Da quadra aos bilhões: a engenharia financeira
O pilar do império é a Magic Johnson Enterprises, holding criada ainda nos anos 1990 para gerenciar receitas e parcerias. O ex-armador ampliou o portfólio em cinemas, seguros e franquias de alimentação antes de avançar nos esportes, setor que movimenta cifras recordes segundo dados oficiais da MLB.
Seu modelo foge da dependência do salário de atleta: ao adquirir participações, Johnson garante fluxo anual de caixa e valorização patrimonial a cada nova rodada de direitos de mídia nas ligas americanas.
Apenas sete atletas vivos ostentam fortuna superior a US$ 1 bilhão, de acordo com o ranking global da Forbes 2023.
Impacto nas franquias e lição para a nova geração
No Los Angeles Dodgers, Johnson ajudou a liderar um projeto que elevou o valor da equipe para US$ 4,8 bilhões em 2024, colocando o clube entre as três marcas mais caras do beisebol.

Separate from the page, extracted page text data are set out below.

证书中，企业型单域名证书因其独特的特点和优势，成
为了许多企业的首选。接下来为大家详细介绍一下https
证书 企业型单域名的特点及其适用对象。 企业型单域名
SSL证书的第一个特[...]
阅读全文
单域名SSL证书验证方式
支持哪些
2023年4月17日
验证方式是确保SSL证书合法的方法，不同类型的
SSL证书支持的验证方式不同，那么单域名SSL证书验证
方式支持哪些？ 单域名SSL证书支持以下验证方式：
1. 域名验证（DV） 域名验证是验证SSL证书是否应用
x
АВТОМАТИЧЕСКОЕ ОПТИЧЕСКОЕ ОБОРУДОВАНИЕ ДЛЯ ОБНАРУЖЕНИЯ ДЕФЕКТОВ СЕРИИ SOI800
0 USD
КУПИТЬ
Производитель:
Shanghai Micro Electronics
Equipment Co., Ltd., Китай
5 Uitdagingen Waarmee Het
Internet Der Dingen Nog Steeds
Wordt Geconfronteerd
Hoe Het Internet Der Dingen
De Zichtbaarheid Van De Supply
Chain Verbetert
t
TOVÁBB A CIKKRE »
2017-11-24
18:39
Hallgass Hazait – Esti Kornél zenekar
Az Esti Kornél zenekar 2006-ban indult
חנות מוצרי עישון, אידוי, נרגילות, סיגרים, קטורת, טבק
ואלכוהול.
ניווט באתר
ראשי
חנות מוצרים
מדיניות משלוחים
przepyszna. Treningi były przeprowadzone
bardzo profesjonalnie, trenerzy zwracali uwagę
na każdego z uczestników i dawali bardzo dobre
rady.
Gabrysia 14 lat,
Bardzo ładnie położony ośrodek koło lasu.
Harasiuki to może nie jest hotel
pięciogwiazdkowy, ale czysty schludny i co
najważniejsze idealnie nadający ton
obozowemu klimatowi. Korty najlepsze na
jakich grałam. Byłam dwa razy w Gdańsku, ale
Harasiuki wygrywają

Já no Washington Commanders, sua entrada fortaleceu as negociações de naming rights do estádio e somou capital de marketing direcionado às comunidades afro-americanas da capital norte-americana.
Para atletas emergentes, o recado é claro: carreira esportiva é finita, mas ativos bem escolhidos geram renda perpétua. Planejamento, networking e foco em segmentos resilientes – como seguros de vida e infraestrutura – são parte da receita repetível revelada por Magic.